### TEXTE
◆ ◆ ◆

Archives mensuelles : avril 2014

Un Roméo et Juliette magyar : le verbe et l’action

P1070001Rómeó és Júlia. mus : Prokofiev. Chorégraphie : László Seregi. Décors : Gábor Forray. Costumes : Nelly Vágó nemzeti balett. Magyar Álami Operaház (Budapest). Représentations du samedi 12 avril et du mardi 15 avril. Les minutages entre parenthèses correspondent à la vidéo placée en fin d’article.

◆ ◆ ◆

Images avec coordonnées des points clés:
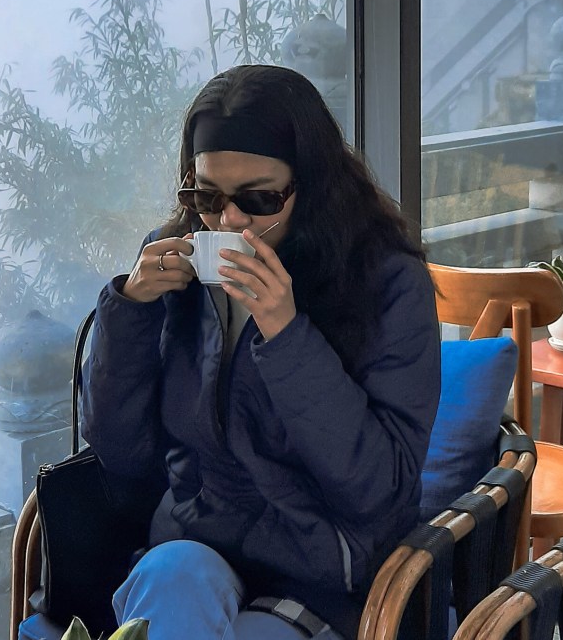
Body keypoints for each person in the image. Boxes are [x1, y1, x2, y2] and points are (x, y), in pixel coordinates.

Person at [79, 64, 441, 640]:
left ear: (312, 183)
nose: (229, 221)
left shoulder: (385, 283)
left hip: (322, 573)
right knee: (172, 575)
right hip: (196, 543)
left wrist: (287, 334)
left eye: (259, 198)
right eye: (206, 195)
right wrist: (130, 311)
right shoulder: (178, 263)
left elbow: (382, 491)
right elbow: (120, 451)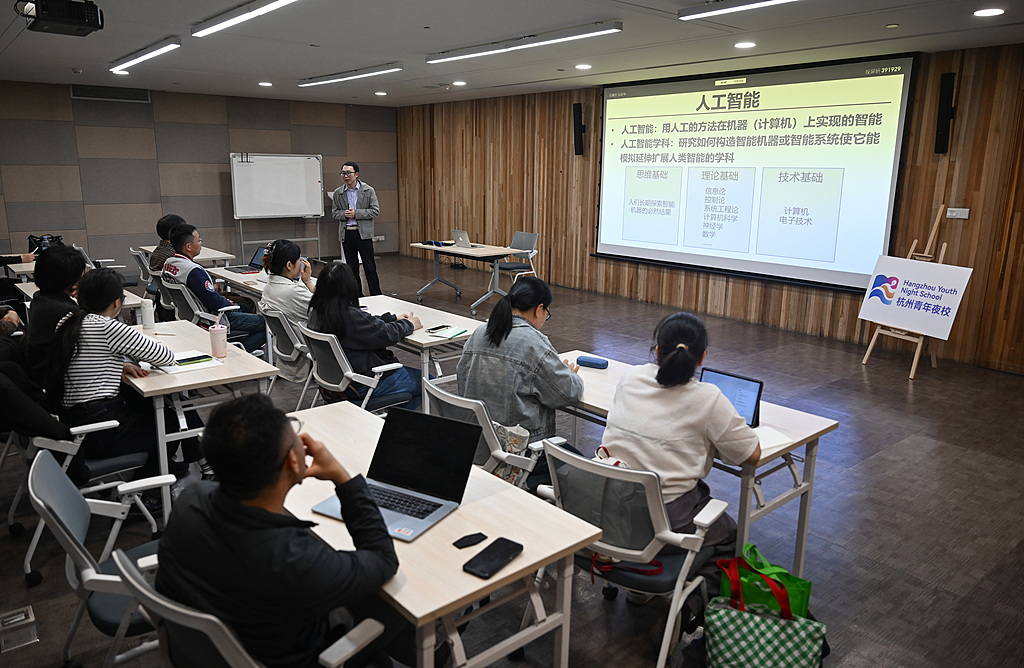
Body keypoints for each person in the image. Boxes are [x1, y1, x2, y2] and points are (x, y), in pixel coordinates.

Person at [155, 393, 423, 668]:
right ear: (294, 462)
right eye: (293, 431)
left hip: (219, 643)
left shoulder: (192, 498)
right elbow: (384, 559)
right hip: (294, 656)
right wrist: (342, 477)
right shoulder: (295, 561)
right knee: (399, 602)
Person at [597, 312, 761, 604]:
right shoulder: (708, 398)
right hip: (665, 523)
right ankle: (692, 607)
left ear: (657, 351)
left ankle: (640, 588)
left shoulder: (630, 377)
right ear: (701, 359)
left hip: (610, 509)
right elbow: (751, 455)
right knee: (731, 537)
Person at [46, 268, 207, 492]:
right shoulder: (107, 327)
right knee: (168, 423)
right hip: (100, 428)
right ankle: (149, 491)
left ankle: (169, 467)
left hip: (73, 419)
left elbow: (82, 356)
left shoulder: (68, 320)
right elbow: (164, 356)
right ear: (116, 302)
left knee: (154, 405)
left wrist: (121, 364)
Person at [456, 276, 583, 443]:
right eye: (547, 313)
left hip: (479, 444)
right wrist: (570, 374)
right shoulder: (534, 344)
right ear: (539, 309)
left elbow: (461, 379)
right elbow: (569, 393)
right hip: (521, 453)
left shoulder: (480, 332)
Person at [308, 262, 423, 410]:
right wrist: (410, 324)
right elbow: (386, 334)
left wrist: (392, 318)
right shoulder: (350, 317)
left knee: (406, 394)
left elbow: (369, 326)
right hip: (363, 383)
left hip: (336, 383)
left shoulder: (316, 313)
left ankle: (387, 420)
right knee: (428, 384)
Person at [162, 223, 266, 353]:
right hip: (211, 318)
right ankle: (236, 350)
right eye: (199, 240)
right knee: (267, 324)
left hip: (190, 315)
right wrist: (227, 302)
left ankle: (236, 343)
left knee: (245, 306)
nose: (201, 243)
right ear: (188, 246)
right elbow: (214, 303)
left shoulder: (169, 263)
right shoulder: (193, 271)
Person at [259, 239, 315, 382]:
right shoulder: (293, 292)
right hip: (309, 350)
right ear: (289, 265)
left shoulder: (269, 288)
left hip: (288, 350)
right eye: (299, 261)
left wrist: (306, 281)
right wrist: (308, 283)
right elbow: (326, 308)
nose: (301, 264)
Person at [26, 245, 87, 376]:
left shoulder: (41, 298)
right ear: (71, 278)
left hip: (41, 372)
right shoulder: (66, 311)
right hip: (59, 379)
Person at [331, 162, 381, 296]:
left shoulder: (368, 190)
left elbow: (375, 211)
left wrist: (356, 214)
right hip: (347, 233)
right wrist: (344, 215)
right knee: (352, 268)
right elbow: (334, 213)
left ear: (356, 174)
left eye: (348, 173)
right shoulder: (338, 192)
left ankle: (376, 295)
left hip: (363, 234)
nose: (345, 176)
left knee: (369, 267)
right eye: (343, 173)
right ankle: (357, 296)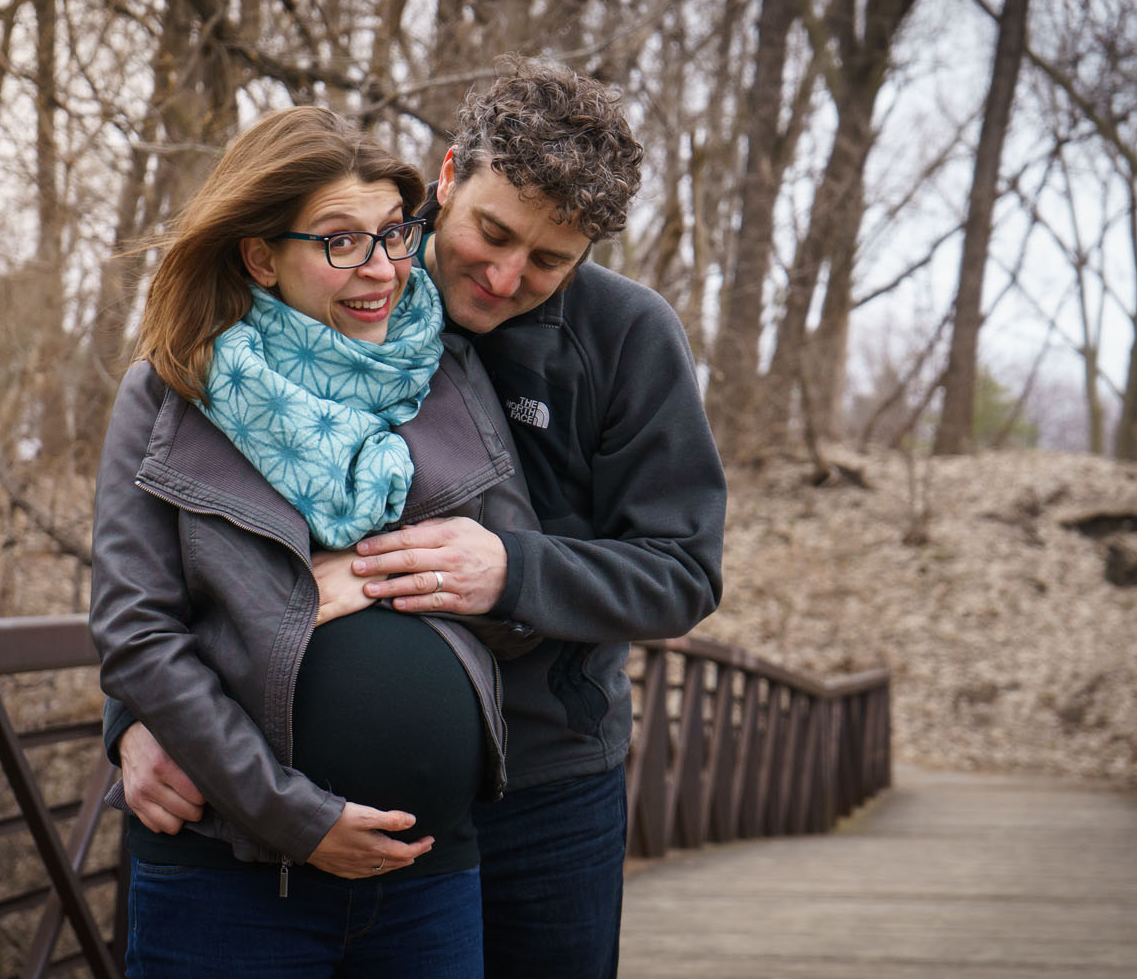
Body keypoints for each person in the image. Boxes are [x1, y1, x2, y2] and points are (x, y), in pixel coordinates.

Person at [110, 57, 728, 978]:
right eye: (492, 232)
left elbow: (684, 571)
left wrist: (511, 572)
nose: (508, 274)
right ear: (446, 179)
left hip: (545, 781)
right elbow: (187, 530)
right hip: (277, 804)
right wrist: (133, 715)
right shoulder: (345, 292)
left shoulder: (626, 338)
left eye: (550, 261)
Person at [89, 105, 542, 978]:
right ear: (262, 255)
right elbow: (137, 636)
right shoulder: (170, 392)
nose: (382, 270)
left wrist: (404, 580)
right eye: (341, 242)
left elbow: (519, 606)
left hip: (431, 876)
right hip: (232, 880)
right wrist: (298, 819)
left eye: (393, 235)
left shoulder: (446, 373)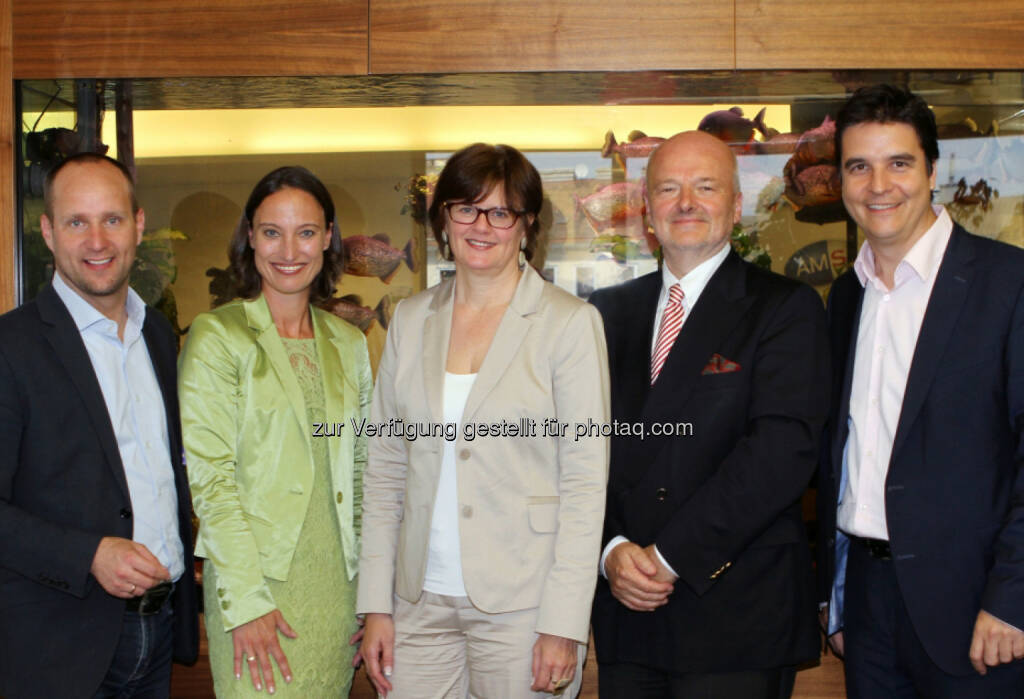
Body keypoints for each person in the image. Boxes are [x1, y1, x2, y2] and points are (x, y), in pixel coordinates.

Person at [357, 142, 609, 698]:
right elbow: (385, 469)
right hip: (417, 600)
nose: (482, 225)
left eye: (501, 212)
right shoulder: (410, 318)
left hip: (524, 602)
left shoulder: (569, 324)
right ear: (443, 219)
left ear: (526, 225)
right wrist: (376, 604)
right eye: (466, 208)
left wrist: (563, 623)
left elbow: (586, 484)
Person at [589, 130, 829, 698]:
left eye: (705, 186)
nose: (686, 202)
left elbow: (781, 452)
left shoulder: (785, 307)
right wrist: (610, 550)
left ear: (737, 205)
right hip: (628, 609)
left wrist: (670, 558)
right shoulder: (605, 313)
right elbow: (578, 448)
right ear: (647, 210)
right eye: (668, 188)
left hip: (734, 611)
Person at [817, 84, 1024, 697]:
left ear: (933, 171)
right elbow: (843, 455)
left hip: (977, 608)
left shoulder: (1007, 284)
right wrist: (837, 595)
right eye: (860, 166)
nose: (879, 185)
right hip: (867, 606)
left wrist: (1013, 597)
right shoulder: (844, 298)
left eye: (899, 163)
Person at [0, 152, 199, 698]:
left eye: (111, 219)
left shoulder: (157, 334)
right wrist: (88, 554)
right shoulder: (9, 348)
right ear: (47, 231)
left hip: (157, 632)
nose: (97, 241)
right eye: (76, 222)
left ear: (137, 225)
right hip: (58, 647)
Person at [178, 166, 371, 696]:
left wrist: (372, 597)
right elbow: (212, 484)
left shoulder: (348, 343)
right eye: (271, 231)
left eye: (306, 232)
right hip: (256, 593)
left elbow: (362, 472)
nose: (289, 249)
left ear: (328, 237)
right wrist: (245, 603)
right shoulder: (218, 336)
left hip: (337, 592)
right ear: (249, 236)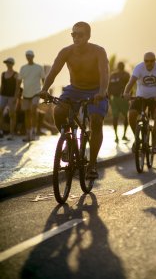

◆ ◆ ◆

### TRAVAIL À FAIRE
Dans l'article sur le Roméo et Juliette magyar :
1. Quel mois est indiqué dans l'en-tête des archives ?
2. Qui signe la chorégraphie ?
3. Quels jours ont eu lieu les représentations ?
Les lignes forment un matériau à part, sans lien avec le texte.

### RÉSULTAT DE L'EXERCICE
1. Avril 2014.
2. László Seregi.
3. Le samedi 12 avril et le mardi 15 avril.